I will give the book credit though, the plot was not entirely predictable. I won't give it away, but about halfway through there's a twist that I was not expecting at all. Meanwhile though, the book suffers from some serious moral paradoxes. It's ostensibly a moralistic tale that seems to want to persuade the troubled youth of the world to get out of the game, but as so many of these things do, it also can't help but glorify some of the more horrific sides of it and basically engineer a state of exception where genuine morality is no longer an acceptable option - the 'monster' must emerge. Sure, he allegedly gets killed off once again and everyone can become upright citizens, but really, how persuasive is that? It's like telling an alcoholic that they can totally go clean, they just need that one last binge first to tie off some loose ends. Right.

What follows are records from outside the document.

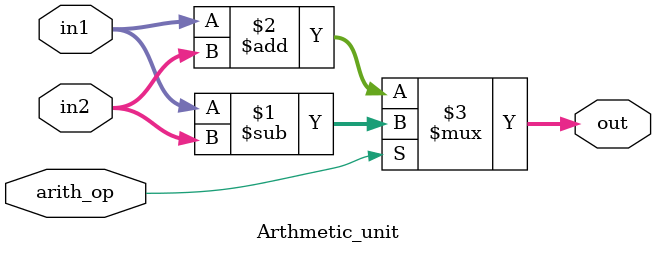
<source format=sv>
module Arthmetic_unit #(
    parameter WIDTH = 8
) (
    input   logic               arith_op,
    input   logic [WIDTH-1:0]   in1,in2,
    output  logic [WIDTH-1:0]   out
);

assign out = arith_op?(in1-in2):(in1+in2);
    
endmodule
</source>
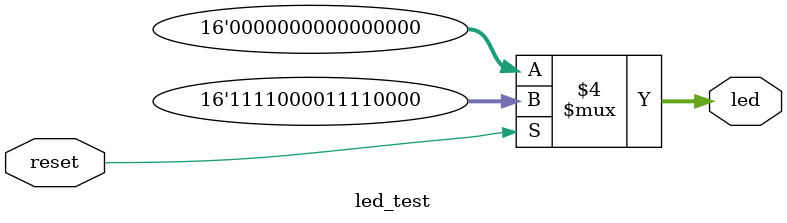
<source format=v>
`timescale 1ns / 1ps


module led_test(
    reset,
    led
    );

input reset;
output reg [15:0] led;
        
always @(*)
begin
if(!reset)
    begin
        led <= 16'b0;
    end
else
    begin
        led <= 16'b1111_0000_1111_0000;
    end
end
    
endmodule

</source>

Also, seriously, who is the audience for this book? Because for all its ostentatious use of dialect and slang, the language rings unbelievably hollow. It really feels like choice words are being thrown in to give it that "urban" feel, but without actually inhabiting the language. Is this a novel meant for people who actually talk like this? Or is it for suburban white kids looking for thrills?

Weirdly, in some sense the most disturbing scene to me is actually not the rape or ultra-violence, but this one really awful moment where a guy is in a hotel room with a woman he finds completely revolting, but who gives fantastic head. The narrator describes, with excruciatingly painful realism, how the guy is watching this woman and basically trying to get what he wants out of her while giving her as little in return as possible. It's so awful and unpleasant. And, incidentally, a totally unnecessary scene. Unfortunately, it's probably the most genuine moment of psychological portrayal the book has. I hated it.

But for all its flaws, and there are many, the book is kind of a page-turner. I was really sort of interested in what would happen next. I found it interesting as a cultural product, and enjoyed the puzzle of working out how a book like this got written. Not so for Friends with Kids, which I pretty much hated most of the way through.

To start with the strengths, there were some funny moments. They were mostly of the cringe-inducing variety, but in terms of comedies of manners, it has a few good scenes. If you were being really charitable, you could even say that it does a halfway decent job portraying one normal couple. Also, I love Jon Hamm. I can't help it. I just do. Even when he's being a shit. Maya Rudolph was more likeable than usual to me as well, and that dude who was the cop in Bridesmaids was pretty funny. Kristen Wiig, unfortunately, was  at best a wallflower, at worst a downer, for most of the movie. I guess this is because all the annoying aspects of her typical character got displaced onto Jessica Westfeldt, who was completely unbearable. Hated her in Kissing Jessica Stein, hated her in this. Her neurotic, insecure schtick makes me crazy.

The plot of this movie has exactly the same problems Kissing Jessica Stein did, namely, it takes an interesting and complex issue that is in some ways topical and imagines two unbelievably narcissistic characters who have no concept of complexity negotiating the problem. At first everything seems great, as if the world really were as simplistic as they had thought, but then over the course of the movie they come to realize that actually they were all wrong and the most conservative and stodgy line of reasoning is actually the correct one, thus seemingly solving the problem altogether, but actually just denying that it exists. Way to go.

I generally don't like Hollywood romance. But this one was interminable. By the last half hour, my friend and I were pleading with the screen for the torture to end ("Can't we just montage our way out of this?"). You know how it's gonna end, you just wish they'd hurry up and get there. And actually, for a movie that spans 6 years, they actually barrel through the basics pretty quickly, choosing to report on major plot points rather than actually depict them.

Overall - ugh. Mindless fun is not very fun.